I am assuming that the code to read and write from the input/output streams works because we only occasionally gets this exception and when we inspect the user data at the time there seems to be special characters (which is why I asked the question) such as the '#' sign.
Any ideas?
UPDATE:
The actual code as requested. I thought it wasn't this due to the fact that I had been to a couple of sites to get help on this issue and they all more or less had the same code. Some sites mentioned appended GZip. Something to do with GZip creating multiple segments?
public String receive() throws IOException {
byte[] buffer = new byte[8192];
ByteArrayOutputStream baos = new ByteArrayOutputStream(8192);
do {
int nrBytes = in.read(buffer);
if (nrBytes > 0) {
baos.write(buffer, 0, nrBytes);
}
} while (in.available() > 0);
return compressor.decompress(baos.toByteArray());
}
public String decompress(byte[] data) throws IOException {
ByteArrayOutputStream buffer = new ByteArrayOutputStream();
ByteArrayInputStream in = new ByteArrayInputStream(data);
try {
GZIPInputStream inflater = new GZIPInputStream(in);
byte[] byteBuffer = new byte[8192];
int r;
while((r = inflater.read(byteBuffer)) > 0 ) {
buffer.write(byteBuffer, 0, r);
}
} catch (IOException e) {
log.error("Could not decompress stream", e);
throw e;
}
return new String(buffer.toByteArray());
}
At first I thought there must be something wrong with the way that I am reading in the stream and I thought perhaps I am not looping properly. I then generated a ton of data to be streamed and checked that it was looping. Also the fact they it happens so seldom and so far has not been reproducable lead me to believe that it was the content rather than the scenario. But at this point I am totally baffled and for all I know it is the code.
Thanks again everyone.
Update 2:
As requested the .Net code:
Dim DataToCompress = Encoding.UTF8.GetBytes(Data)

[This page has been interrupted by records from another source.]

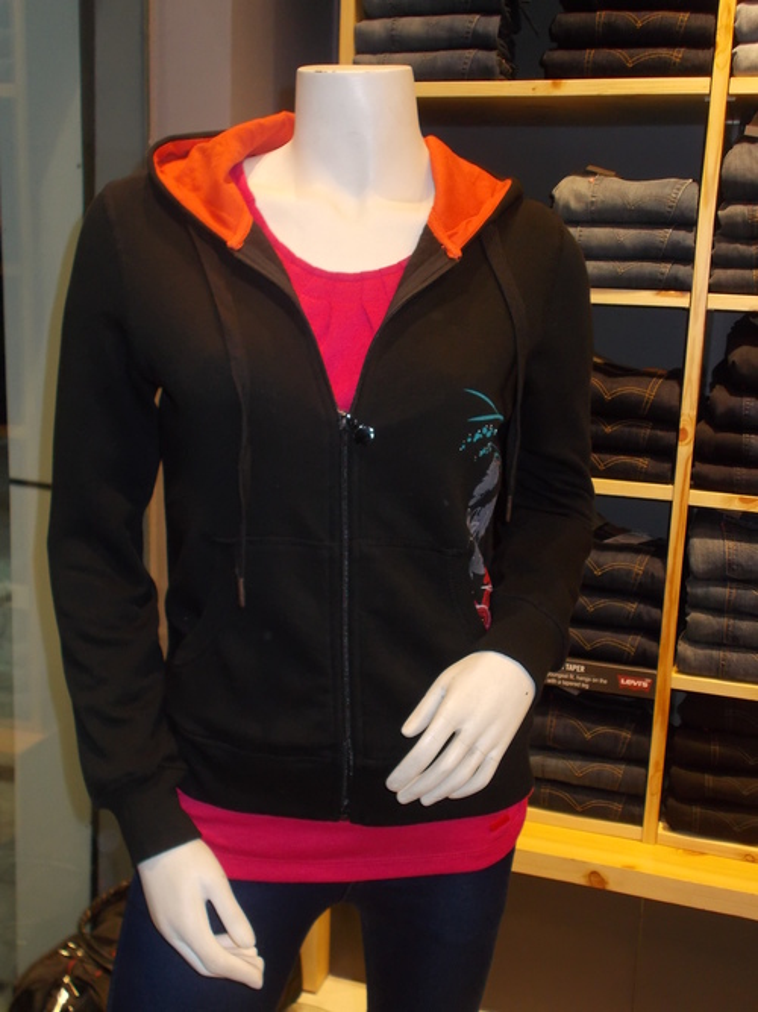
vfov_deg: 47.9
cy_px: 506
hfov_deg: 36.8
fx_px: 1139
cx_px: 379
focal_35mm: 39
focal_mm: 6.9
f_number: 3.9
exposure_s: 1/30
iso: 200
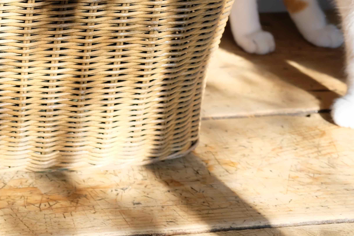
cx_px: -25
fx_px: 875
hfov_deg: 21.8
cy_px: -28
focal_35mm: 89
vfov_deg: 15.0
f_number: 4
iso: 400
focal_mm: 24.3
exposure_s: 1/140
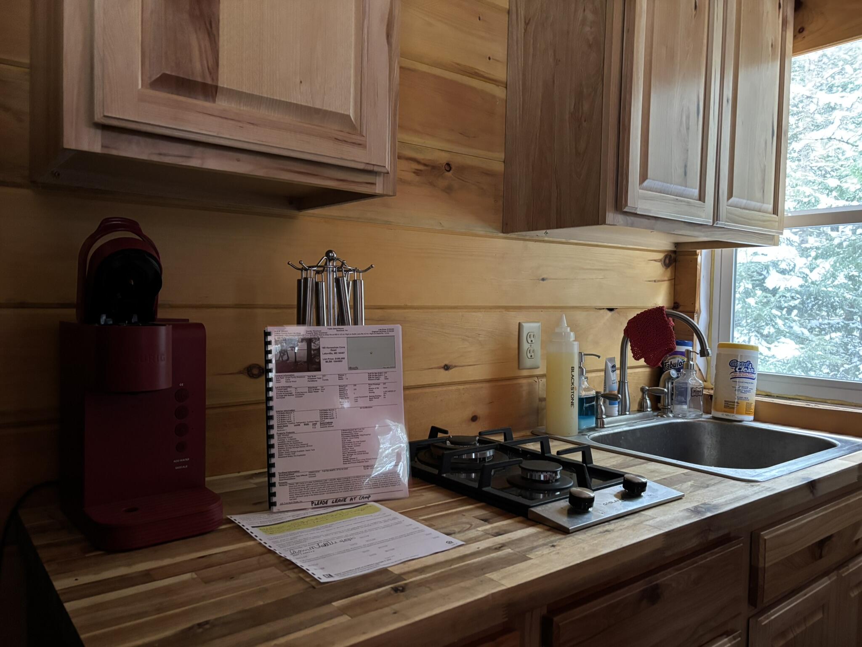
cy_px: 324
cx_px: 431
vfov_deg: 53.1
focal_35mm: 26
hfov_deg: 67.3
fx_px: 647
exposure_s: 1/32
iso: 640
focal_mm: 5.96
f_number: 1.6
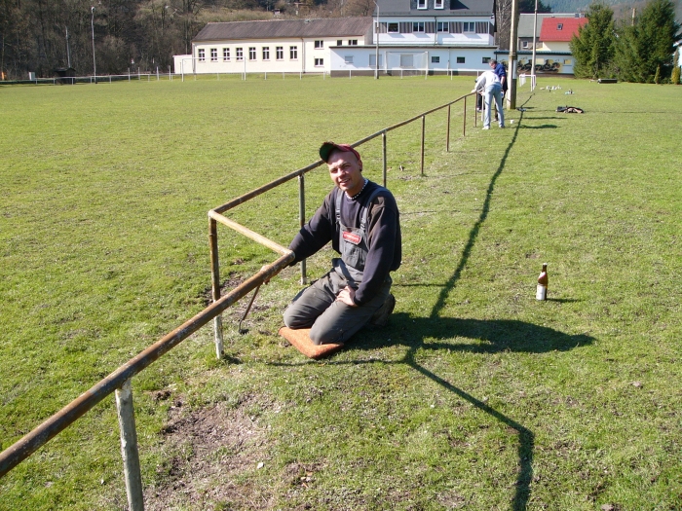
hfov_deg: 51.4
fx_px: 709
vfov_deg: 39.7
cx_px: 341
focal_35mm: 36
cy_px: 256
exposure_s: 1/400
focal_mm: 6
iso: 50
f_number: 2.8
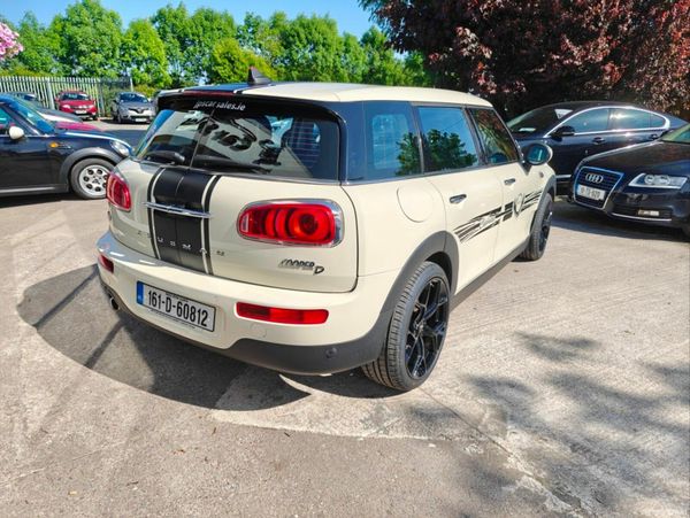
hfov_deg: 71.6
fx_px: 479
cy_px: 259
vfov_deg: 56.9
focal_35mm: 24
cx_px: 345
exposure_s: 1/507
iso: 64
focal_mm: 6.06
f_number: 1.7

Dim CompressedData = Compress(DataToCompress)
To get the raw data into bytes. And then it gets compressed
Private Function Compress(ByVal Data As Byte()) As Byte()
Try
Using MS = New MemoryStream()
Using Compression = New GZipStream(MS, CompressionMode.Compress)
Compression.Write(Data, 0, Data.Length)
Compression.Flush()
Compression.Close()
Return MS.ToArray()
End Using
End Using
Catch ex As Exception
Log.Error("Error trying to compress data", ex)
Throw
End Try
End Function
Update 3: Also added more java code. the in variable is the InputStream return from socket.getInputStream()
It certainly shouldn't be due to the data involved - the streams deal with binary data, so that shouldn't make any odds at all.
However, without seeing your code, it's hard to say for sure. My first port of call would be to check anywhere that you're using InputStream.read() - check that you're using the return value correctly, rather than assuming a single call to read() will fill the buffer.
If you could provide some code, that would help a lot...
I would suspect that for some reason the data is altered underway, by treating it as text, not as binary, so it may either be \n conversions or a codepage alteration.
How is the gzipped stream transferred between the two systems?
It is not pssible. EOF in TCP is delivered as an out of band FIN segment, not via the data.